On 15.07.2010 14:31, Christoph Anton Mitterer wrote:
On Thu, 2010-07-15 at 12:09 +0200, Giacomo A. Catenazzi wrote:
System initialisation and in general system script are outside POSIX
scope, as well many common command executed by such scripts
(administration tools are also outside POSIX).

Well yes,... nevertheless I guess that it's always a good idea to
restrict to scripts to the bare minimum... of course as far as possible.

Yes, and usually it is so.  In a short period the maintainer will
receive bug report about non working init.d script with some
configuration, which force people to minimize the init scripts.

Additionally system initialisation is very complex and it should handle
to many different setups (from no local disks to very complex local
disks setup, etc.).

That's what I've meant... and with such complex setups, not having many
coreutils available could be a problem.

usually no. see below.

Our "boot people" take care about init scripts, their requirements
and thus what it should be moved from /usr to root.
It is a case-by-case analysis.
Uhm... looking at coreutils, I find many programs which I guess can be
used (or are actually) during system initialisation, e.g.:
env
base64
dirname
[
test
stat
timeout
id
printf

just to name a few.

Early init script doesn't need a lot of complexity, and
they are must pretty stupid, so they usually don't need some
commands of coreutils.

e.g. 'stat' and 'id' are not so usefull at such stage,
the script could assume root and basic root files available.

'env' also not is very usefull: easy to work around with
standard shell.
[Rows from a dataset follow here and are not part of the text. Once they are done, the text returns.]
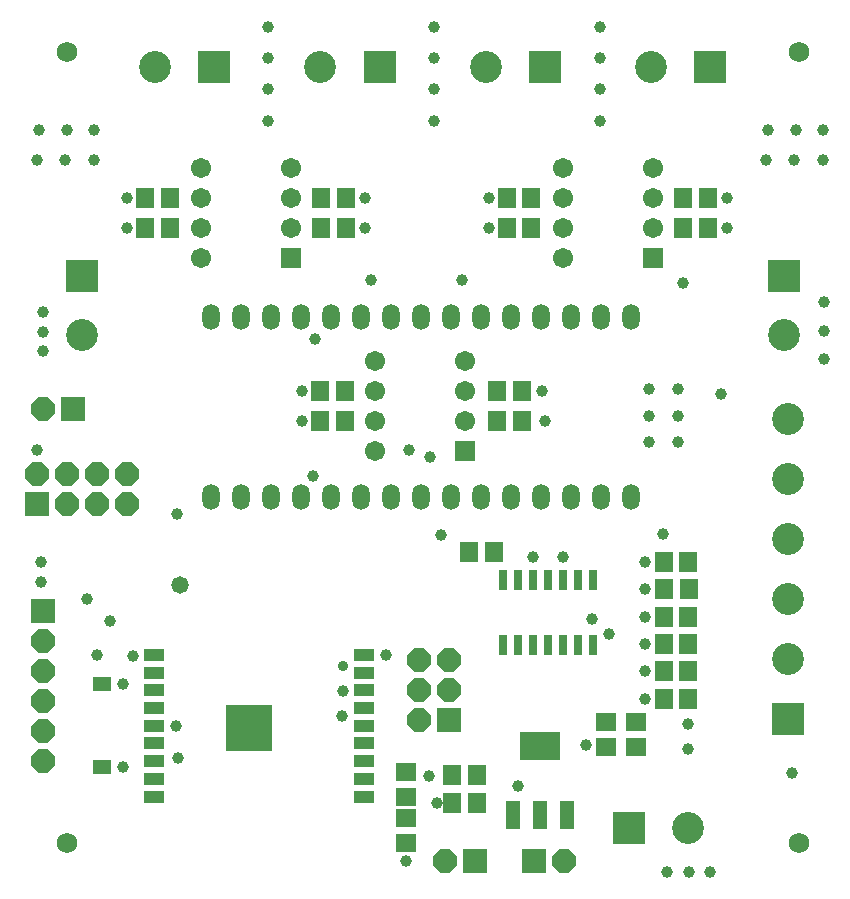
<source format=gts>
G04*
G04 #@! TF.GenerationSoftware,Altium Limited,Altium Designer,18.1.8 (232)*
G04*
G04 Layer_Color=8388736*
%FSLAX43Y43*%
%MOMM*%
G71*
G01*
G75*
%ADD26R,4.013X4.013*%
%ADD27R,1.688X1.103*%
%ADD28R,1.603X1.203*%
%ADD29R,1.503X1.703*%
%ADD30R,1.703X1.503*%
%ADD31R,0.803X1.653*%
%ADD32R,3.453X2.353*%
%ADD33R,1.203X2.353*%
%ADD34O,1.473X2.203*%
%ADD35P,2.168X8X22.5*%
%ADD36R,2.003X2.003*%
G04:AMPARAMS|DCode=37|XSize=2.003mm|YSize=2.003mm|CornerRadius=0mm|HoleSize=0mm|Usage=FLASHONLY|Rotation=0.000|XOffset=0mm|YOffset=0mm|HoleType=Round|Shape=RoundedRectangle|*
%AMROUNDEDRECTD37*
21,1,2.003,2.003,0,0,0.0*
21,1,2.003,2.003,0,0,0.0*
1,1,0.000,1.002,-1.002*
1,1,0.000,-1.002,-1.002*
1,1,0.000,-1.002,1.002*
1,1,0.000,1.002,1.002*
%
%ADD37ROUNDEDRECTD37*%
G04:AMPARAMS|DCode=38|XSize=2.003mm|YSize=2.003mm|CornerRadius=0mm|HoleSize=0mm|Usage=FLASHONLY|Rotation=90.000|XOffset=0mm|YOffset=0mm|HoleType=Round|Shape=RoundedRectangle|*
%AMROUNDEDRECTD38*
21,1,2.003,2.003,0,0,90.0*
21,1,2.003,2.003,0,0,90.0*
1,1,0.000,1.002,1.002*
1,1,0.000,1.002,-1.002*
1,1,0.000,-1.002,-1.002*
1,1,0.000,-1.002,1.002*
%
%ADD38ROUNDEDRECTD38*%
%ADD39P,2.168X8X112.5*%
%ADD40R,2.003X2.003*%
%ADD41C,1.703*%
%ADD42R,1.703X1.703*%
%ADD43C,1.727*%
%ADD44C,2.703*%
%ADD45R,2.703X2.703*%
%ADD46R,2.703X2.703*%
%ADD47C,1.003*%
%ADD48C,1.473*%
%ADD49C,0.903*%
D26*
X19418Y13740D02*
D03*
D27*
X11415Y7951D02*
D03*
Y9451D02*
D03*
Y10951D02*
D03*
Y12451D02*
D03*
Y13951D02*
D03*
Y15451D02*
D03*
Y16951D02*
D03*
Y18451D02*
D03*
Y19951D02*
D03*
X29200D02*
D03*
Y18451D02*
D03*
Y16951D02*
D03*
Y15451D02*
D03*
Y13951D02*
D03*
Y12451D02*
D03*
Y10951D02*
D03*
Y9451D02*
D03*
Y7951D02*
D03*
D28*
X7000Y17500D02*
D03*
Y10500D02*
D03*
D29*
X12740Y56120D02*
D03*
X10640D02*
D03*
X12740Y58650D02*
D03*
X10640D02*
D03*
X25580Y56120D02*
D03*
X27680D02*
D03*
X25580Y58650D02*
D03*
X27680D02*
D03*
X27580Y39747D02*
D03*
X25480D02*
D03*
X27580Y42284D02*
D03*
X25480D02*
D03*
X40450Y39750D02*
D03*
X42550D02*
D03*
X40450Y42284D02*
D03*
X42550D02*
D03*
X43360Y56120D02*
D03*
X41260D02*
D03*
X43360Y58650D02*
D03*
X41260D02*
D03*
X56220Y56120D02*
D03*
X58320D02*
D03*
X56220Y58650D02*
D03*
X58320D02*
D03*
X56650Y23180D02*
D03*
X54550D02*
D03*
X56653Y25490D02*
D03*
X54553D02*
D03*
X56650Y27800D02*
D03*
X54550D02*
D03*
X56650Y16250D02*
D03*
X54550D02*
D03*
X56650Y18560D02*
D03*
X54550D02*
D03*
X56650Y20870D02*
D03*
X54550D02*
D03*
X38050Y28700D02*
D03*
X40150D02*
D03*
X36650Y7372D02*
D03*
X38750D02*
D03*
X36650Y9781D02*
D03*
X38750D02*
D03*
D30*
X32700Y7908D02*
D03*
Y10008D02*
D03*
Y6150D02*
D03*
Y4050D02*
D03*
X49700Y14250D02*
D03*
Y12150D02*
D03*
X52200Y14250D02*
D03*
Y12150D02*
D03*
D31*
X48560Y26270D02*
D03*
X47290D02*
D03*
X46020D02*
D03*
X44750D02*
D03*
X43480D02*
D03*
X42210D02*
D03*
X40940D02*
D03*
X48560Y20820D02*
D03*
X47290D02*
D03*
X46020D02*
D03*
X44750D02*
D03*
X43480D02*
D03*
X42210D02*
D03*
X40940D02*
D03*
D32*
X44100Y12225D02*
D03*
D33*
X46400Y6375D02*
D03*
X44100D02*
D03*
X41800D02*
D03*
D34*
X16220Y33280D02*
D03*
X18760D02*
D03*
X21300D02*
D03*
X23840D02*
D03*
X26380D02*
D03*
X28920D02*
D03*
X31460D02*
D03*
X34000D02*
D03*
X36540D02*
D03*
X39080D02*
D03*
X41620D02*
D03*
X44160D02*
D03*
X16220Y48520D02*
D03*
X18760D02*
D03*
X21300D02*
D03*
X36540D02*
D03*
X39080D02*
D03*
X41620D02*
D03*
X44160D02*
D03*
X51780D02*
D03*
Y33280D02*
D03*
X49240D02*
D03*
X46700D02*
D03*
X49240Y48520D02*
D03*
X46700D02*
D03*
X23840D02*
D03*
X34000D02*
D03*
X31460D02*
D03*
X28920D02*
D03*
X26380D02*
D03*
D35*
X2000Y10950D02*
D03*
Y13490D02*
D03*
Y16030D02*
D03*
Y18570D02*
D03*
Y21110D02*
D03*
X9110Y35270D02*
D03*
Y32730D02*
D03*
X6570Y35270D02*
D03*
Y32730D02*
D03*
X4030Y35270D02*
D03*
Y32730D02*
D03*
X1490Y35270D02*
D03*
D36*
X2000Y23650D02*
D03*
D37*
X1490Y32730D02*
D03*
D38*
X36340Y14460D02*
D03*
D39*
X33800D02*
D03*
X36340Y17000D02*
D03*
X33800D02*
D03*
X36340Y19540D02*
D03*
X33800D02*
D03*
X36030Y2500D02*
D03*
X2000Y40750D02*
D03*
X46070Y2500D02*
D03*
D40*
X38570D02*
D03*
X4540Y40750D02*
D03*
X43530Y2500D02*
D03*
D41*
X15350Y61200D02*
D03*
Y58660D02*
D03*
Y56120D02*
D03*
Y53580D02*
D03*
X22970Y61200D02*
D03*
Y58660D02*
D03*
Y56120D02*
D03*
X30120Y44830D02*
D03*
Y42290D02*
D03*
Y39750D02*
D03*
Y37210D02*
D03*
X37740Y44830D02*
D03*
Y42290D02*
D03*
Y39750D02*
D03*
X45990Y61200D02*
D03*
Y58660D02*
D03*
Y56120D02*
D03*
Y53580D02*
D03*
X53610Y61200D02*
D03*
Y58660D02*
D03*
Y56120D02*
D03*
D42*
X22970Y53580D02*
D03*
X37740Y37210D02*
D03*
X53610Y53580D02*
D03*
D43*
X4000Y71000D02*
D03*
X66000D02*
D03*
Y4000D02*
D03*
X4000D02*
D03*
D44*
X11493Y69700D02*
D03*
X25490D02*
D03*
X5300Y47013D02*
D03*
X64719D02*
D03*
X39488Y69700D02*
D03*
X53485D02*
D03*
X65100Y19580D02*
D03*
Y24660D02*
D03*
Y29740D02*
D03*
Y34820D02*
D03*
Y39900D02*
D03*
X56607Y5300D02*
D03*
D45*
X16507Y69700D02*
D03*
X30505D02*
D03*
X44502D02*
D03*
X58500D02*
D03*
X65100Y14500D02*
D03*
X51593Y5300D02*
D03*
D46*
X5300Y52027D02*
D03*
X64719D02*
D03*
D47*
X35400Y7380D02*
D03*
X47990Y12300D02*
D03*
X52985Y27800D02*
D03*
X49900Y21700D02*
D03*
X56607Y12000D02*
D03*
X65395Y9949D02*
D03*
X54800Y1600D02*
D03*
X56653D02*
D03*
X58500D02*
D03*
X31000Y19940D02*
D03*
X8750Y17500D02*
D03*
X24900Y35118D02*
D03*
X54500Y30200D02*
D03*
X56607Y14100D02*
D03*
X55750Y37966D02*
D03*
X53300D02*
D03*
X55750Y40210D02*
D03*
X53300D02*
D03*
Y42440D02*
D03*
X55750D02*
D03*
X25054Y46700D02*
D03*
X5760Y24700D02*
D03*
X68100Y49830D02*
D03*
Y47416D02*
D03*
Y45002D02*
D03*
X63390Y64410D02*
D03*
X65730D02*
D03*
X68070D02*
D03*
X63210Y61860D02*
D03*
X65624D02*
D03*
X68038D02*
D03*
X49170Y65190D02*
D03*
Y67830D02*
D03*
Y70470D02*
D03*
Y73110D02*
D03*
X35110Y65190D02*
D03*
Y67830D02*
D03*
Y70470D02*
D03*
Y73110D02*
D03*
X21040Y65190D02*
D03*
Y67830D02*
D03*
Y70470D02*
D03*
Y73110D02*
D03*
X6318Y61870D02*
D03*
X3904D02*
D03*
X1490D02*
D03*
X6350Y64420D02*
D03*
X4010D02*
D03*
X1670D02*
D03*
X2020Y45660D02*
D03*
Y47325D02*
D03*
Y48990D02*
D03*
X13380Y31850D02*
D03*
X1510Y37280D02*
D03*
X1800Y26140D02*
D03*
X1860Y27800D02*
D03*
X42200Y8852D02*
D03*
X34700Y9710D02*
D03*
X32720Y2520D02*
D03*
X35678Y30100D02*
D03*
X48480Y22950D02*
D03*
X46020Y28200D02*
D03*
X43480D02*
D03*
X59390Y42000D02*
D03*
X56220Y51450D02*
D03*
X37460Y51710D02*
D03*
X29750D02*
D03*
X59900Y56120D02*
D03*
Y58650D02*
D03*
X39740Y56120D02*
D03*
Y58650D02*
D03*
X9130Y56120D02*
D03*
Y58650D02*
D03*
X29250Y56120D02*
D03*
Y58650D02*
D03*
X33000Y37310D02*
D03*
X34750Y36710D02*
D03*
X23960Y39747D02*
D03*
Y42284D02*
D03*
X44502Y39750D02*
D03*
X44230Y42284D02*
D03*
X52985Y16250D02*
D03*
Y18567D02*
D03*
Y20870D02*
D03*
Y23183D02*
D03*
Y25490D02*
D03*
X6560Y19940D02*
D03*
X7650Y22790D02*
D03*
X13400Y11250D02*
D03*
X9600Y19900D02*
D03*
X13280Y13900D02*
D03*
X8750Y10500D02*
D03*
X27350Y14800D02*
D03*
X27370Y16900D02*
D03*
D48*
X20400Y14657D02*
D03*
X18400D02*
D03*
X13580Y25880D02*
D03*
D49*
X27370Y19000D02*
D03*
M02*

</source>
The other standard use of 'env' is '#!/usr/bin/env"
so an already hard coded path.

'dirname', '[' and 'test' could cause some problem. Usually they are
build-in on shell, but it is not mandatory, and policy BTW mandate
some extended (from POSIX) syntax on built-in 'test', but I think
policy missed the case of 'test' not being built-in and not
being available (because it is in /usr/bin).

[this is IMHO a BUG in policy]


timout could be interesting, but when a init.d script will
need it, I think there will be no problem to more it in /bin/


not portable? Do you have some real/widely used examples of
incompatible use?
Especially "-n",... which is widely used,... but not portable.

Yes, but it is very difficult (maybe impossible) to see a real
script where echo -n is intentionally intended to write -n (at
beginning of a line).


BTW GNU/Linux is not fully POSIX compatible by design. It follow the
LSB (an other standard) and there is a ISO groups to find and try
to correct the differences. "echo" is one of "required" difference.
Yeah I know,... but it does not automatically mean that this were the "right" choice.
I guess LSB&Co. just made it because it was already so widely used, that
you could never convince people to do different.

But I think now echo -n must be supported by all systems (not only on LSB systems), because of wide usage.
POSIX successfully standardized a lot of things, but POSIX also failed
on few points ('echo -n' and 'pax'), and IMHO it is a lost campain.
I expect that in next posix the 'echo -n' and 'tar' will reach the normative status.